The new Eagles, including bassist Timothy B. Schmit (who contributed to only one of the band's studio albums, 1979's The Long Run), played Los Angeles a few months after the brief chat with Azoff. "Stuff about the reunion was all over the TV all the time, and they were playing `Take It to the Limit' on the radio again," Meisner notes. "And I'm thinking, gee whiz, I wish they'd reunited with the guys who were actually in the group. And then they rerecorded all the old songs on that new CD, just to make sure that Bernie and I wouldn't get a penny of royalties from them."
This conspiracy theory aside, Meisner says he's happy with how things are going for him. He insists that he likes playing small venues because he can meet fans face-to-face, and that he doesn't mind lugging his own amp just like he did in days gone by. He's equally effusive about the music of Meisner, Rich and Swan, and asserts that it's only a matter of time before a record label will bring the configuration to a wider audience. He even allows that the Eagles reunion might bring him a few extra dollars as a result of listeners intrigued by Hell Freezes Over dropping by their CD store and picking up copies of discs Meisner does play on.

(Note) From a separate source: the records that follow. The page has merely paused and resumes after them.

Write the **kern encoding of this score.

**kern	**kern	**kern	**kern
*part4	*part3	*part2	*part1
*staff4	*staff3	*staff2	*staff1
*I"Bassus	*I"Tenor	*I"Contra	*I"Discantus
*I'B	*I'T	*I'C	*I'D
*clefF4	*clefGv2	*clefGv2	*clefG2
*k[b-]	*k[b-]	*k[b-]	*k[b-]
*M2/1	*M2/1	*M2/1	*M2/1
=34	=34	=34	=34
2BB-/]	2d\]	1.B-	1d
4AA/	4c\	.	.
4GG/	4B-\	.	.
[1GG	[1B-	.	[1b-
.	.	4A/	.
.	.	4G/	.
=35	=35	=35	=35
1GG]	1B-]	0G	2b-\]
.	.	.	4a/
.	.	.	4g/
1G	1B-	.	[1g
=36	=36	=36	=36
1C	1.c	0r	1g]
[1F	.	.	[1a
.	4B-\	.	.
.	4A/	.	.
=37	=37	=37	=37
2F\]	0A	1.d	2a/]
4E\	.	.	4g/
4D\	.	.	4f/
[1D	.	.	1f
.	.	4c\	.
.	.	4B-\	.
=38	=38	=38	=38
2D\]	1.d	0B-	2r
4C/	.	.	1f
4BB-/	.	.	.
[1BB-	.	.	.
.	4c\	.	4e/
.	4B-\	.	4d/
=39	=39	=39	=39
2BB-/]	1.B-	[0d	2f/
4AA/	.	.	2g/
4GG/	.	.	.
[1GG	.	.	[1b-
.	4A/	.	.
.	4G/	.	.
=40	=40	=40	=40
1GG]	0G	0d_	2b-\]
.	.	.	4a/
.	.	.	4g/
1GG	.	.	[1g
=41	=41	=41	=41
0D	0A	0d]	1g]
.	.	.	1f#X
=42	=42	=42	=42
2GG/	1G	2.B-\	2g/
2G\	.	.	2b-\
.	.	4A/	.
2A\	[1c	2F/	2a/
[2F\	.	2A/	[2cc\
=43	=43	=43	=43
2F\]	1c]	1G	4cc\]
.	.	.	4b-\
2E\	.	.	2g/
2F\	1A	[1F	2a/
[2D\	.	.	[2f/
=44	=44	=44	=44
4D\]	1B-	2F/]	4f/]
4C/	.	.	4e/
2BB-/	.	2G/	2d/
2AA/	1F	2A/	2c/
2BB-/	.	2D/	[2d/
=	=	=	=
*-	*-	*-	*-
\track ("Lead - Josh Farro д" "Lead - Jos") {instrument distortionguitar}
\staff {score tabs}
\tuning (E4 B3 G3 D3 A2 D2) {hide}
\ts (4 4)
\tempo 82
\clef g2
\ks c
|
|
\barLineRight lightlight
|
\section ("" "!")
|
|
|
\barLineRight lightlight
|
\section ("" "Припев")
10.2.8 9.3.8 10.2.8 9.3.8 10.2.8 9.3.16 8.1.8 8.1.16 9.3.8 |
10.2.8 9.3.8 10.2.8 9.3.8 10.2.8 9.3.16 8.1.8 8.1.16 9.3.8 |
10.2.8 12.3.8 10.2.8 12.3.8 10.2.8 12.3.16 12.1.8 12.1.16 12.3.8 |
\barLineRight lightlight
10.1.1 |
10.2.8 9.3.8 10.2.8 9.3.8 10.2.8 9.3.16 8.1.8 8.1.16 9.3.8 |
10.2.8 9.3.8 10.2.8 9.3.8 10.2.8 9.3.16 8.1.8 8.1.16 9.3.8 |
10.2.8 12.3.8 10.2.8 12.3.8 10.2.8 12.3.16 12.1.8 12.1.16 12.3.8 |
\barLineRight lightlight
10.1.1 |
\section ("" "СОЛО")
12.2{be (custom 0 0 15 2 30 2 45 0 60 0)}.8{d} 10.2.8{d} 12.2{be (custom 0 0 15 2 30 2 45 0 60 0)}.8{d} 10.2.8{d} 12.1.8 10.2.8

Meisner is certain that the original Eagles albums are far better than Hell simply because they arose from creative, rather than financial, motives. "This whole reunion is about money," he says. "I watched that MTV thing, and none of them looked like they were having any fun at all. They just seemed to be going through the motions. Like, `Oh, I guess I can play a couple more songs, because each song means this much more money to me.'"
But when Meisner is asked how much he could have made if he, too, had been invited to the party, he suddenly sounds wistful. "Millions," he mutters. "Millions."